One crucial shared feature is the camcorder-style LCD viewfinder. You can put your eye to the viewfinder and, just as with an SLR, see exactly what the lens sees. It’s still not as good as the angled-mirror-and-ground-glass system that provides through-the-lens viewing in an SLR, but it’s a big advance over most digicams. The other critical feature: a 7X (7.2 – 50.8 mm) zoom lens, the equivalent on a 35mm camera of 28 – 200mm in the Dimage 5, 35 – 250mm in the Dimage 7. This is another significant improvement over the typical 3X (35-105mm) digicam lens.

But what about the pictures, you ask? Brilliant, sharp, clear. Dimage 5, about $1,500. Dimage 7, about $2,000.

Magic Noise-Killing Headphones

This Sennheiser NoiseGard HDC451 is not the truest highest-fidelity stereo headphone the legendary German manufacturer sells, but if you travel constantly and like to listen to music on the plane and in other noisy environments, you need the HDC451. In fact, it was made for you. This product’s brilliant gimmick is that it kills noise. No more cranking the volume to lethal levels to cover the jet roar. All you hear is sweet, sweet music.

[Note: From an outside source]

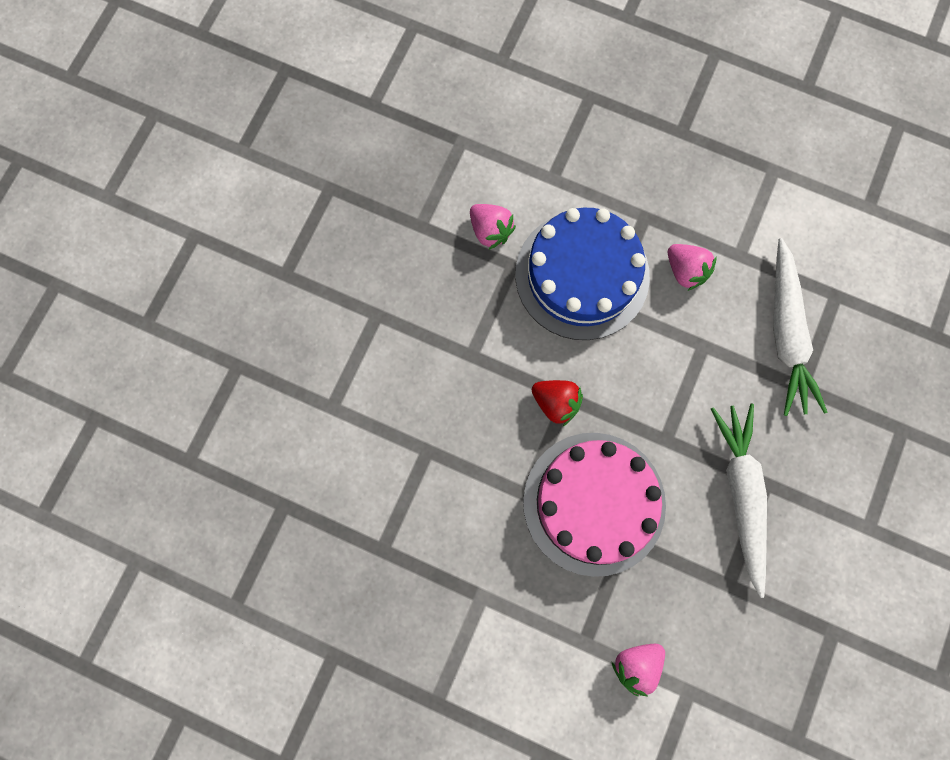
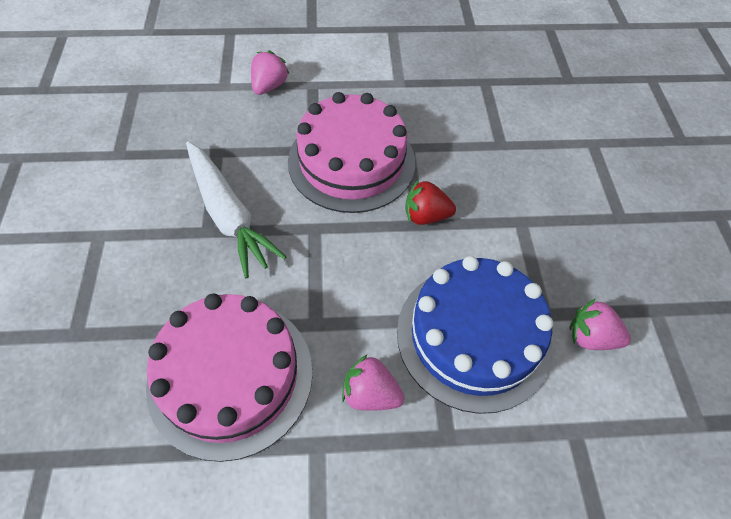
camera: 150 degrees right, 20 degrees down
white carrot [773,238,828,416] -> pink cake [146,294,313,462]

The HDC451 is a light, “open-air” style headphone – the ear pieces rest on the outside of your ears rather than enclosing them. So you won’t miss announcements over the airport or aircraft PA system. The unit incorporates tiny microphones that monitor the acoustic environment, detecting frequencies between 400 and 1000 Hz – usually unwanted noise. Then a built-in processor generates reverse-phase signals in the same frequency range. These signals collide with, and cancel, the incoming sound.

Never mind the science, though. The HDC451 works. While my editor callously refused to fly me to Acapulco to properly test the HDC451 in an aircraft, I was able to test it on my dishwasher. When I flipped the switch on the headphone’s battery-powered processing unit, the dishwasher disappeared. Poof! Some of the lows in the music also went away, it’s true, but the sound was still very good. About $200. Available direct from Sennheiser Canada, 800-463-1006.